Texte d'exercice:
+ + + +

EnerBasque (Bilbao) : Start-up montée par trois ingénieurs passés chez Iberdrola, qui ont décidé que l’hydrogène, c’était pas que pour les manuels de chimie. Leur pile à combustible made in Euskadi équipe déjà des bus à Gasteiz. “On veut prouver qu’un petit pays peut produire sa propre énergie propre“, rigole Ane, la cofondatrice. “Et on veut faire ça sans vendre notre âme aux géants de Madrid ou Bruxelles.

BaskFood (Hasparren) : Une boîte agroalimentaire qui marie la tradition et la tech : capteurs connectés sur les salaisons, algorithmes pour prédire la maturité du jambon (oui, sérieux). “Chez nous, le jambon, c’est comme le vin : faut savoir lire le temps et le gras“, dit Peio, le patron moustachu. Résultat : un produit premium qui s’exporte jusqu’à Tokyo.

+ + + +

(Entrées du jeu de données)

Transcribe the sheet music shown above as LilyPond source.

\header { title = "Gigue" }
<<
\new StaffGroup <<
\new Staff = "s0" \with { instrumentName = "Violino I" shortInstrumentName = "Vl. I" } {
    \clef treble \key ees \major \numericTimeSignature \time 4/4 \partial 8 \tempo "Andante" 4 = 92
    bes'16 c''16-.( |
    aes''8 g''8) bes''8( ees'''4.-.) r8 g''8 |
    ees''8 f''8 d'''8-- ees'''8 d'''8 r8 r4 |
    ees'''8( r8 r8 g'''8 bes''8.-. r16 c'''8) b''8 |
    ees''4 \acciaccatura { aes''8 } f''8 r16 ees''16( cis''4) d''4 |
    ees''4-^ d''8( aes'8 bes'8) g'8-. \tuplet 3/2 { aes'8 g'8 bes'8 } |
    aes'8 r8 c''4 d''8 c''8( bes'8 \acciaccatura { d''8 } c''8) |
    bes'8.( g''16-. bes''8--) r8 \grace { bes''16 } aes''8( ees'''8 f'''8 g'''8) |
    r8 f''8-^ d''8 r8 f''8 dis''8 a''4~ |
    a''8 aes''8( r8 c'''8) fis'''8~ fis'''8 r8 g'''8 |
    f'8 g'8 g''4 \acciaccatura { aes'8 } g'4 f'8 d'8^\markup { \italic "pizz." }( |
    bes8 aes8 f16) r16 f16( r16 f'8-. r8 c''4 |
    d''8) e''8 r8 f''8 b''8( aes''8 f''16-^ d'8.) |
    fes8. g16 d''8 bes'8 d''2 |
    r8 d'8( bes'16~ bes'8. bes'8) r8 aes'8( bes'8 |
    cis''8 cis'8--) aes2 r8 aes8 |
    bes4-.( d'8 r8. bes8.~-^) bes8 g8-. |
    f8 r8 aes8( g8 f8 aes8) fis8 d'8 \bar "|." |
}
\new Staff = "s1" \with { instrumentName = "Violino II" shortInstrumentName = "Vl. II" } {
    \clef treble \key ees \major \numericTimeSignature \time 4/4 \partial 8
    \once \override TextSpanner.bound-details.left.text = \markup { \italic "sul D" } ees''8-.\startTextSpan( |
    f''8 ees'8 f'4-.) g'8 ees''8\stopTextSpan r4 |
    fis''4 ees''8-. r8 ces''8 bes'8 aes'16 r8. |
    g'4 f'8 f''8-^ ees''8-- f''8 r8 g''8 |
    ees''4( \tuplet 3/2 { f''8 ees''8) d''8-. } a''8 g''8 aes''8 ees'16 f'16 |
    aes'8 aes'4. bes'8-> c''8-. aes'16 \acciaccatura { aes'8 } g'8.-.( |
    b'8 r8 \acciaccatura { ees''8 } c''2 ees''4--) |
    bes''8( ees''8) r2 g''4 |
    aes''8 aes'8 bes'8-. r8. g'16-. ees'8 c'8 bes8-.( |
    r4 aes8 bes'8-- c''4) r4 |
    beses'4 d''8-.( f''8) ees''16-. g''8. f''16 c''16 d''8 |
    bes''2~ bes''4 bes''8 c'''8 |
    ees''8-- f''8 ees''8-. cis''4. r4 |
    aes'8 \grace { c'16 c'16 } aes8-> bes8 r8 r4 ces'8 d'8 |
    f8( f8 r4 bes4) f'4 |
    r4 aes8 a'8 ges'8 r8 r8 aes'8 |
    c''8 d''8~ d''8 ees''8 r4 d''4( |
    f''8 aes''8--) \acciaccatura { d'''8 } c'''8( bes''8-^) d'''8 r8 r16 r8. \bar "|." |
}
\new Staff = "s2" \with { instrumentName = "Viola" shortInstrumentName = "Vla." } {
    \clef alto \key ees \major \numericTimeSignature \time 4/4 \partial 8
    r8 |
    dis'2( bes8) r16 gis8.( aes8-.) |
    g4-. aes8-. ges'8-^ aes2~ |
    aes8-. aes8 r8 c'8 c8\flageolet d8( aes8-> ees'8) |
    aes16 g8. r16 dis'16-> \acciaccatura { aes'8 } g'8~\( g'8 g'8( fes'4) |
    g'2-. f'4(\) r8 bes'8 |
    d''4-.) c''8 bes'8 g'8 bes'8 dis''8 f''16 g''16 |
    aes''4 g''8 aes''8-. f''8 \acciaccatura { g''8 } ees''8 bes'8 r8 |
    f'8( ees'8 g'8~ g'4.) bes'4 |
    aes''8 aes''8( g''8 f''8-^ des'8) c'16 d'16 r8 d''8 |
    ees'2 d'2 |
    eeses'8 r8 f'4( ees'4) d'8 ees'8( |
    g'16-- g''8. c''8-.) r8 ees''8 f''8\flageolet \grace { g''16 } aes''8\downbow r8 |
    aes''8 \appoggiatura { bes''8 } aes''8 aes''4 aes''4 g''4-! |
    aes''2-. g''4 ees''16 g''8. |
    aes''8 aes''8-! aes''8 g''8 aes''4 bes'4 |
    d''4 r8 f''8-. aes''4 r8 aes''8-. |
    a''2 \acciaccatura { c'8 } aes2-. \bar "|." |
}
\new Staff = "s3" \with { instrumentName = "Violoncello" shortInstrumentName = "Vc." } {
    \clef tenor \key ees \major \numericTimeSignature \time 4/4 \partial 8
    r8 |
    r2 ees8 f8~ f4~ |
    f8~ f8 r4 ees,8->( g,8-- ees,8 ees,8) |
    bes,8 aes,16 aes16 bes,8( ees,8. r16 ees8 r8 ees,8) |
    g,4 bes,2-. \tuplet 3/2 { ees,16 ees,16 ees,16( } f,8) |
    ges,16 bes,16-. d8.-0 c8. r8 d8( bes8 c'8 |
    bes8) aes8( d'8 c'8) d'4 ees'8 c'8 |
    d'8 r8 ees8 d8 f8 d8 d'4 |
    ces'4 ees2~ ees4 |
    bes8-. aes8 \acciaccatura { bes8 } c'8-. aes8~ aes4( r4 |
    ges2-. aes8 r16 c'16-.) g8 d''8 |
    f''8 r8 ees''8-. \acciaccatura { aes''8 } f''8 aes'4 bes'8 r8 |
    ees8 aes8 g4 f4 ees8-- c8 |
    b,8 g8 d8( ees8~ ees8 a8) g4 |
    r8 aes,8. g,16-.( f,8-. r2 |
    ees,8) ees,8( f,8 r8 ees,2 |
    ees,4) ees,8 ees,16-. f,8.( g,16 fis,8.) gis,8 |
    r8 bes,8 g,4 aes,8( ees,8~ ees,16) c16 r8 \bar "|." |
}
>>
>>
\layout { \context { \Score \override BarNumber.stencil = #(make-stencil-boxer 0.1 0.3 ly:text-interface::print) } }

+ + + +

Recopiez mot pour mot le passage du texte sur les entreprises basques qui va de « BaskFood (Hasparren) : Une » à « s’exporte jusqu’à Tokyo. », ces deux segments compris.

Réponse rédigée:
BaskFood (Hasparren) : Une boîte agroalimentaire qui marie la tradition et la tech : capteurs connectés sur les salaisons, algorithmes pour prédire la maturité du jambon (oui, sérieux). “Chez nous, le jambon, c’est comme le vin : faut savoir lire le temps et le gras“, dit Peio, le patron moustachu. Résultat : un produit premium qui s’exporte jusqu’à Tokyo.